Due to production inaccuracies in the original scale and due to the limited working distance of the microscope of the 5-fold scaled system, the influence of the confinement on the velocity profile of the free jet was investigated in detail in the 50-fold scaled system. The confinement of the free jet in the outlet channel starts to influence the velocity decrease if the outlet channel diameter ratio is equal or smaller than $\raisebox{1ex}{$D_{\mathrm{exit}}$}\!\left/ \!\raisebox{-1ex}{$d$}\right.\le 10$. It results in a stronger velocity decrease in the area where the highest normalized velocity fluctuations are located. The influence of the confinement was more pronounced at higher Reynolds numbers. A stronger confinement may result in a better droplet stabilization as the droplet contact time should be reduced by the stronger turbulence that causes the velocity decrease.

5. Conclusions

In total, it can be concluded that the scaling approach used in this study was successful in terms of showing relevant scaling strategies. It also revealed limitations of working on the different scales.

For example, a small inaccuracy in the production process—which can hardly be avoided on very small scales ($\mathrm{\Psi }=1$)—has an effect especially at the beginning of the free jet area. Here, velocity fluctuations in the peripheral areas of the free jet were not in agreement with data from the different scales. This could affect later evaluations of the stress history acting on the droplets in this area.

The middle scale approach ($\mathrm{\Psi }=5$) resulted in problems when measuring the velocity fluctuations due to a limited seeding particle density.
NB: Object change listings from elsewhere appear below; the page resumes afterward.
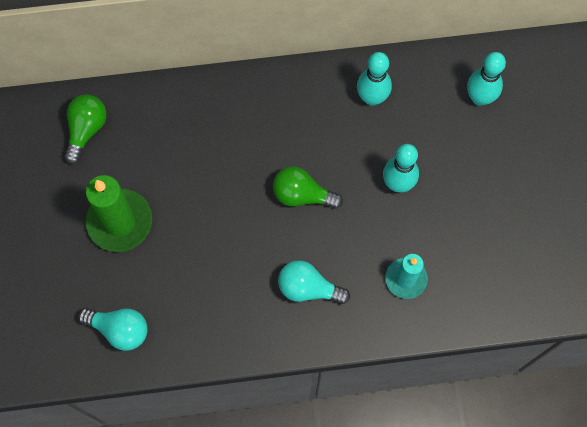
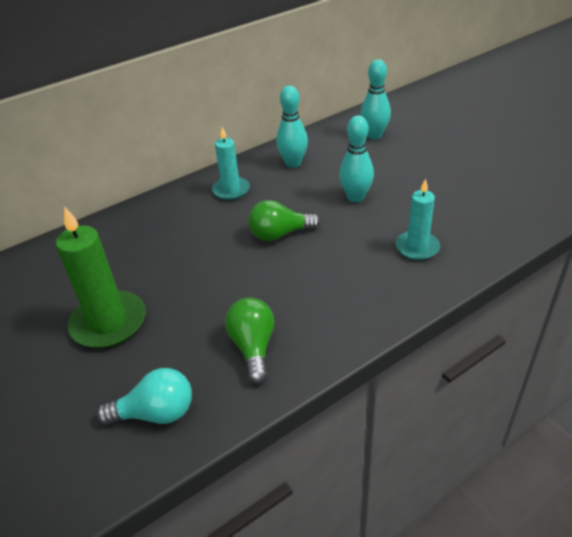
camera: 25 degrees left, 30 degrees down
green light bulb [64,94,107,164] -> green light bulb moved to [225,298,275,384]
turquoise light bulb [278,260,350,304] -> none
none -> turquoise candle [212,127,250,200]

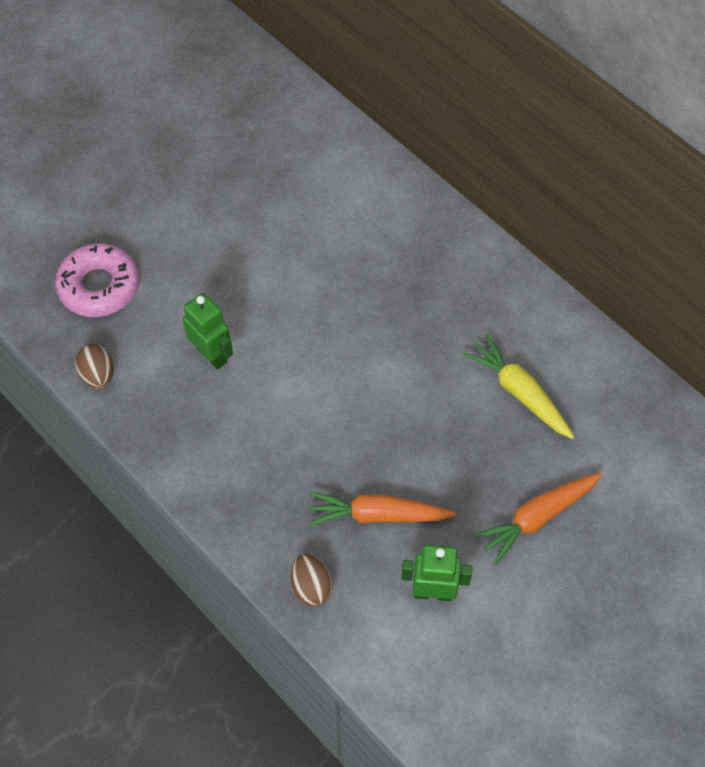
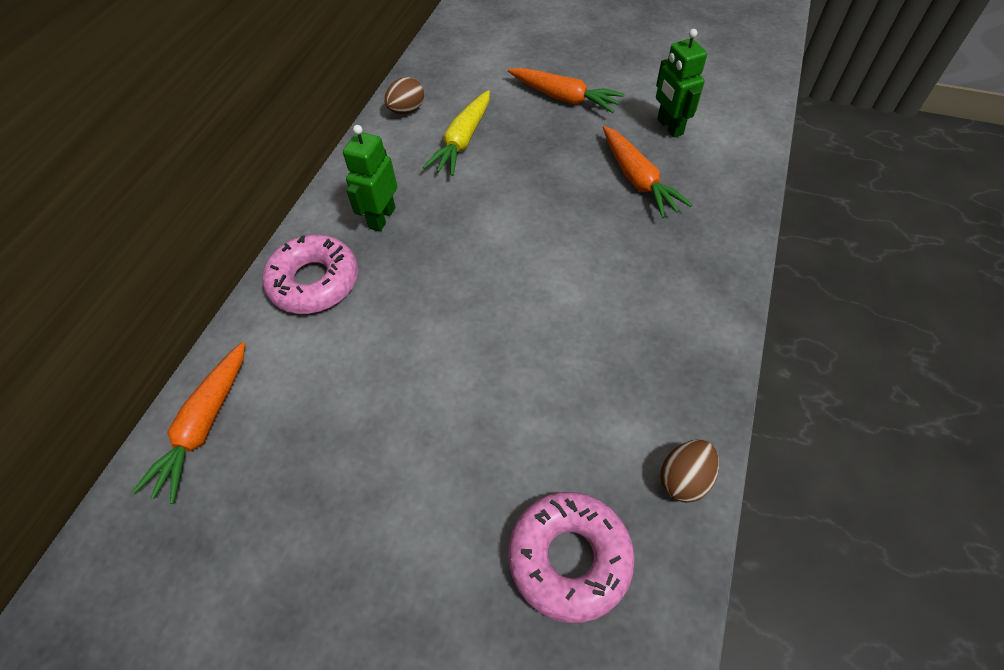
camera: 115 degrees left, 5 degrees down
green robot [183,293,233,370] -> green robot moved to [343,125,397,232]
brown egg [291,554,333,607] -> brown egg moved to [384,77,424,114]
none -> orange carrot [132,342,245,504]
none -> pink donut [262,235,358,314]

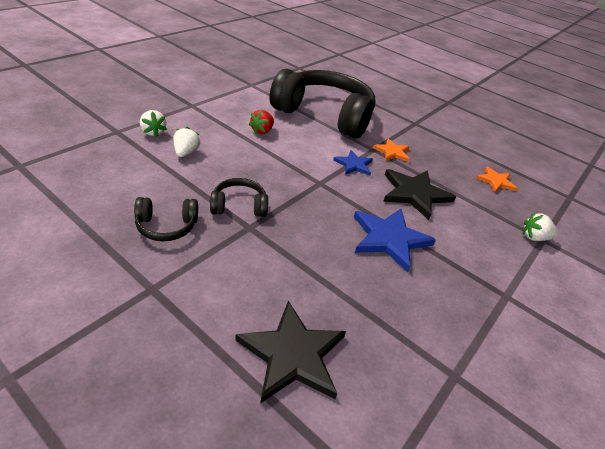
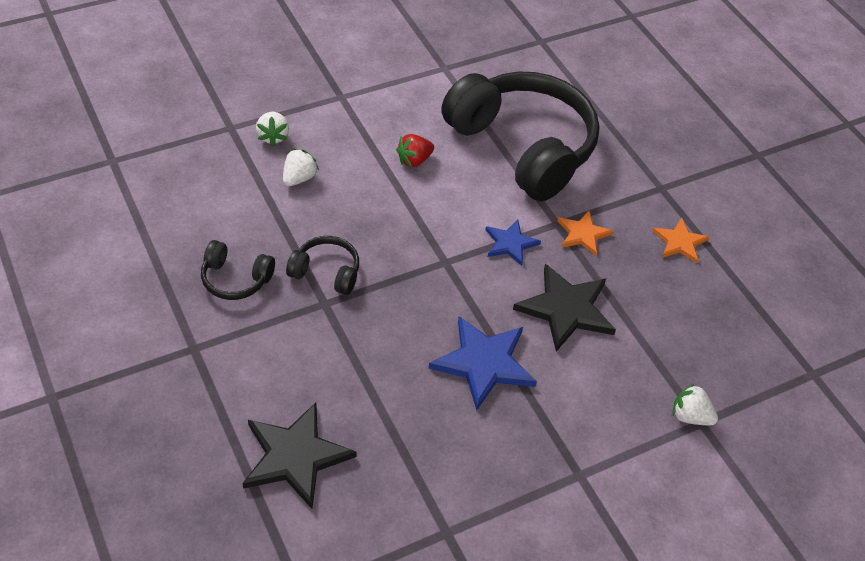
camera: 25 degrees right, 10 degrees up
orange star [476,166,518,192] -> orange star moved to [653,218,709,263]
In addition, the velocity measurements were influenced by the optical distortion, which could not be corrected due to the still small dimensions. The measurements in the original and 5-fold scaled orifice did not allow time-resolved measurements, due to the still high velocities (up to $40 \frac{\mathrm{m}}{\mathrm{s}}$), which are necessary for investigating the forces acting on the droplets in the turbulent eddies in the shear layer of the free jet.
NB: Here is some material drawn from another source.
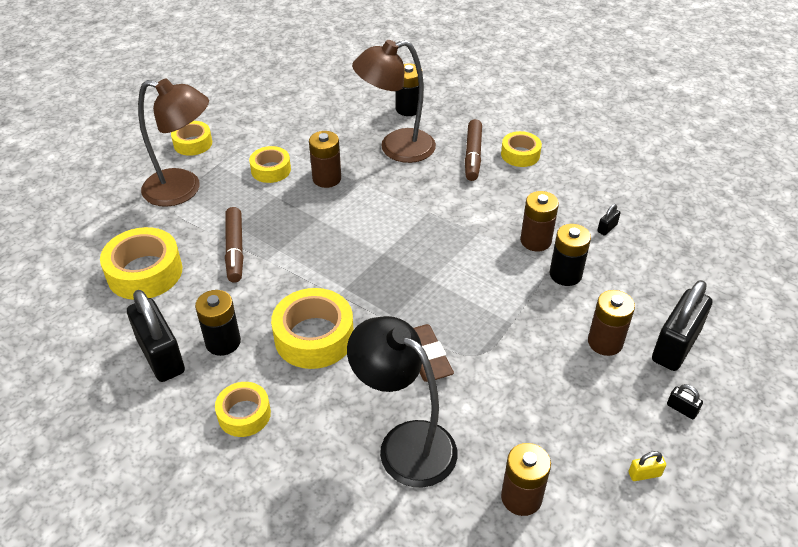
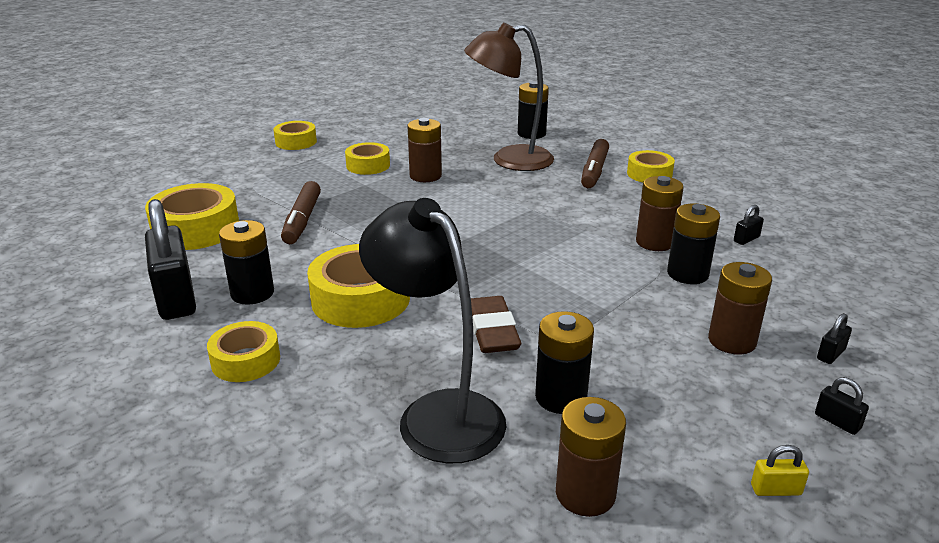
camera: 10 degrees right, 15 degrees down
brown lamp [138,78,209,207] -> none
black padlock [652,280,712,371] -> black padlock [817,313,852,364], size x0.41
none -> black battery [535,311,594,414]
When working on very large scales ($\mathrm{\Psi }=50$), on the other hand, one has to struggle with problems caused by the resulting very large volumes that have to be handled. Not only does the experimental setup become large, details such as temperature control become more complex. The continuous phase must also be circulated, as the continuous phase is a mixture of chemicals and cannot be discarded after one loop. This leads on the one hand to microbiological problems. On the other hand, for later work with droplets, a droplet separator must be provided, which removes even the smallest daughter droplets, which would otherwise disturb the signal/noise ratio of the PIV measuring system. In general, however, the 50-fold scaled approach is the most promising scale for precise measurement of the velocity and the velocity fluctuations due to the highest number of valid velocity vectors that can be calculated.
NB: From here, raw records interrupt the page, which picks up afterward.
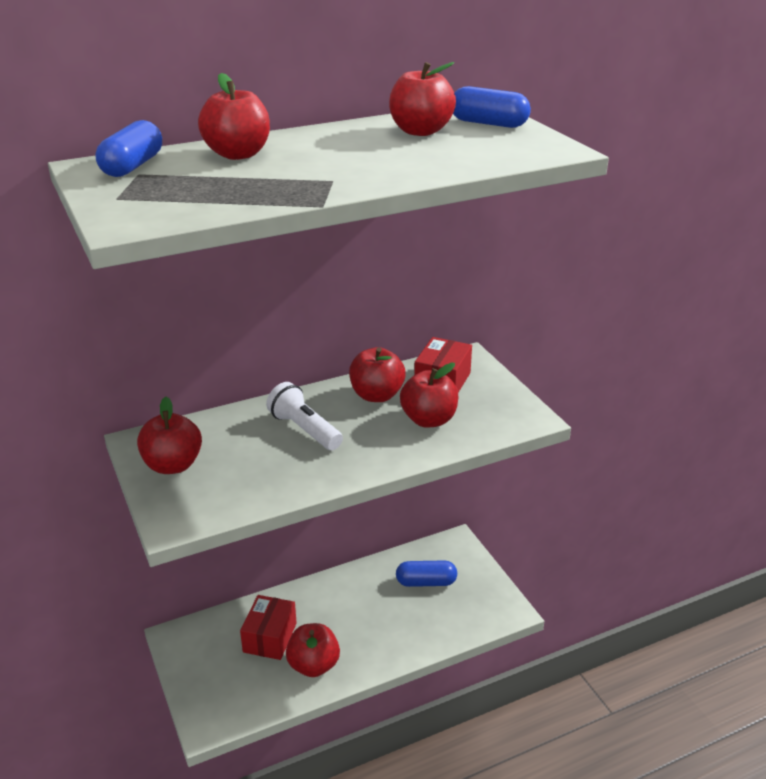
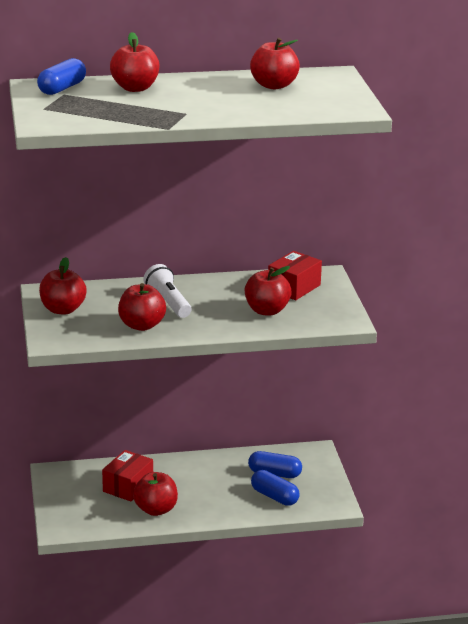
camera: 15 degrees right, 5 degrees down
red apple [349,347,406,402] -> red apple moved to [118,283,166,331]
blue capsule [453,86,531,128] -> blue capsule moved to [251,470,300,506]

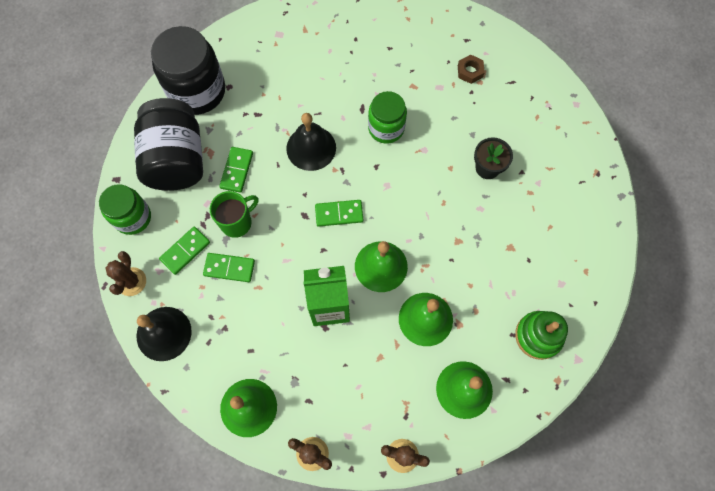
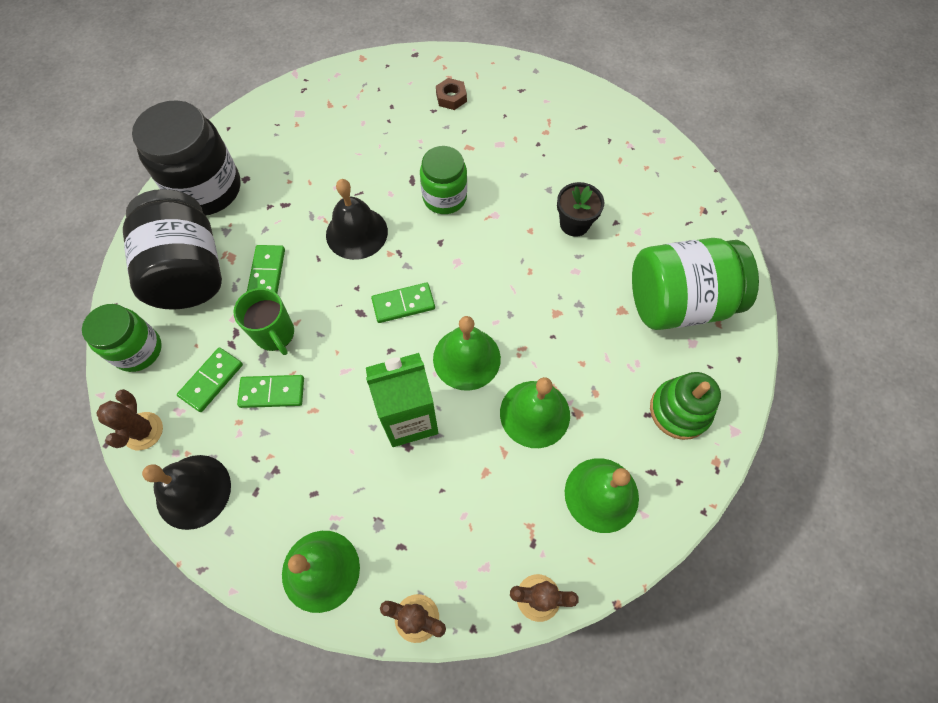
camera: 10 degrees left, 5 degrees down
green mug [210,191,258,238] -> green mug turned 105 degrees clockwise [234,288,294,355]
brown nut [458,55,485,84] -> brown nut moved to [436,78,467,110]
none -> green jar [632,238,759,330]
The results of this study can be used to determine the turbulent stress history of droplets following a defined trajectory. It is also possible to link the location of droplet breakup with the turbulent forces acting on the droplet at this location. In this way, it will be possible in the future to study droplet breakup in detail under transient, rapidly changing conditions. In addition, the scaling approach presented allows for a more targeted development of optimized disruption units, e.g., by working on details of the inlet flow. Investigations into droplet breakup mechanisms on larger scales will also simplify or enable analyzing, for example, the influence of emulsifiers or droplet-internal flow.

Future studies will therefore focus on the visualization of the droplet breakup at the different scales (Ψ = 1, 5 and 50).